In 1935, President Roosevelt introduced a controversial "social insurance". The idea was to relieve the devastating financial blow that the Great Depression had dealt so many older Americans leaving them in poverty. As part of his New Deal, Social Security provided benefits to retirees and the unemployed, financed by taxes on current worker's wages.
Critics of Social Security often draw parallels between it and a Ponzi scheme, because the people who make payments today will receive benefits later from payments made by others in the future. Economist, Walter Williams once said, "Social Security is unsustainable because it is not meeting the first order condition of a Ponzi scheme, namely expanding the pool of suckers." In fact one of the biggest challenges Social Security faces over the long haul is that the pool of recipients is growing faster than the pool of contributors.
According to the 2007 Social Security trustees report, Social Security is projected to bring in $827 billion in income for 2008 and payout $617 billion in costs, leaving it with $2.4 trillion in assets by the end of the year. However, costs are outpacing income and some predict the fund will be insolvent – as soon as 2016 if the amount of Social Security assets held in US Treasury bonds are discounted.

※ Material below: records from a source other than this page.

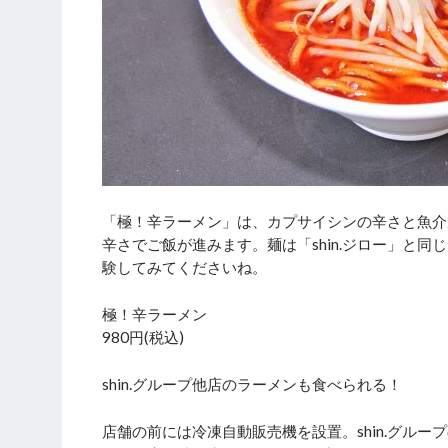
「極！辛ラーメン」は、カプサイシンの辛さと魚介
辛さでご飯が進みます。麺は「shin.ジロー」と同
験してみてくださいね。
極！辛ラーメン
980円(税込)
shin.グループ他店のラーメンも食べられる！
店舗の前には冷凍自動販売機を設置。shin.グル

Others predict that the program will be insolvent by 2042.
The Social Security Administration describes itself as providing a “pay as you go social insurance program” and defends itself against the "Ponzi scheme" comparisons with the following statement:
“There is a superficial analogy between pyramid or Ponzi schemes and pay-as-you-go insurance programs, in that, in both money from later participants goes to pay for the benefits of earlier participants. But that is where the similarity ends. A pay-as-you-go system can be visualized as a simple pipeline, with money from current contributors coming in the front end and money to current beneficiaries paid out the back end. As long as the amount of money coming in the front end of the pipe maintains a rough balance with the money paid out, the system can continue forever. There is no unsustainable progression driving the mechanism of a pay-as-you-go pension system, and so it is not a pyramid or Ponzi scheme. If the demographics of the population were stable, then a pay-as-you-go system would not have demographically-driven financing ups and downs, and no thoughtful person would be tempted to compare it to a Ponzi arrangement. However, since population demographics tend to rise and fall, the balance in pay-as-you-go systems tends to rise and fall as well. This vulnerability to demographic ups and downs is one of the problems with pay-as-you-go financing. But this problem has nothing to do with Ponzi schemes or any other fraudulent form of financing; it is simply the nature of pay-as-you-go systems.”

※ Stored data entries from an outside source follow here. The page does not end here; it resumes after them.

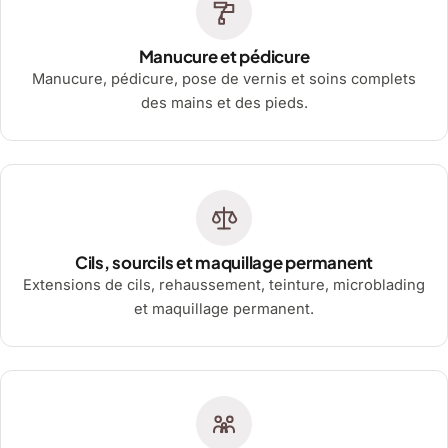
Manucure et pédicure
Manucure, pédicure, pose de vernis et soins complets
des mains et des pieds.
Cils, sourcils et maquillage permanent
Extensions de cils, rehaussement, teinture, microblading
et maquillage permanent.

So if you read their statement closely they do admit that the base scheme for success requires either a perfectly balanced flow through the “theoretical pipeline” or there needs to be very careful money management to ensure that the excess funds are earning interest to offset the demographic highs and lows.

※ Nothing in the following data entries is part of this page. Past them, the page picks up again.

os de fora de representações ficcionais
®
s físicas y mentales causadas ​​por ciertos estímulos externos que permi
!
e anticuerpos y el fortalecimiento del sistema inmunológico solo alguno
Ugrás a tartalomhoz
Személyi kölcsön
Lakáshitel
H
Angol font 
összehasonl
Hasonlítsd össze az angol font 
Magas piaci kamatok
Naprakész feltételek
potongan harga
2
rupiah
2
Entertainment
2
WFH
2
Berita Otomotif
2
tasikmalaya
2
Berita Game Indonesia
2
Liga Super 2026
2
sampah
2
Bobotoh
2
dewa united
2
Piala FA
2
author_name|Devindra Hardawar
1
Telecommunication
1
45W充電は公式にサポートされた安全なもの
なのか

This is where the current system will fall apart. The aging of the US population combined with an increased average lifespan will provide the perfect storm for Social Security. The number of people projected to draw Social Security will increase from the current 39MM to 47MM by 2015, to 64MM by 2025 and a whopping 89MM by 2050 according to recent census data. As a percent of the population that represents a shift from 13% of the population collecting benefits to 20% receiving them.
Of course this was not supposed to be a problem. A Presidential Commission headed by Alan Greenspan recommended in 1982 that payroll taxes be increased in order to begin pre-funding the retirement of the Baby Boomers through a trust fund. Rather than saving the surpluses to prepare for the massive demographic shift as was planned. Greenspan allowed Congress to borrow the funds for other government programs and to make the federal deficit appear smaller. The surplus funds were replaced with government I.O.U’s which now represent an unfunded liability for taxpayers.
Since 1983, $647 billion has been borrowed from Social Security's trust fund to lower the size of the annual budget deficit. Money borrowed from the trust fund will have to be paid back through tax increases or benefit cuts once the Boomers start collecting their Social Security benefits.
While the Social Security system is running annual surpluses today, it will need to start tapping into the reserves around 2012 to meet its‘ benefit obligations.
While it may not be a Ponzi scheme by the purest definition, to all the taxpaying citizens who have been forced to pay into this system our entire work lives the final outcome may feel the same. Just like Madoff’s victims who thought they were building a safety net for their golden years, those of us who contributed each pay period to Social Security thought we had something we could count on when we retired. We may not have thought it would be enough but we all expected to get a fair return. Now it looks like we will be lucky to get anything and we will all have to work longer to get it.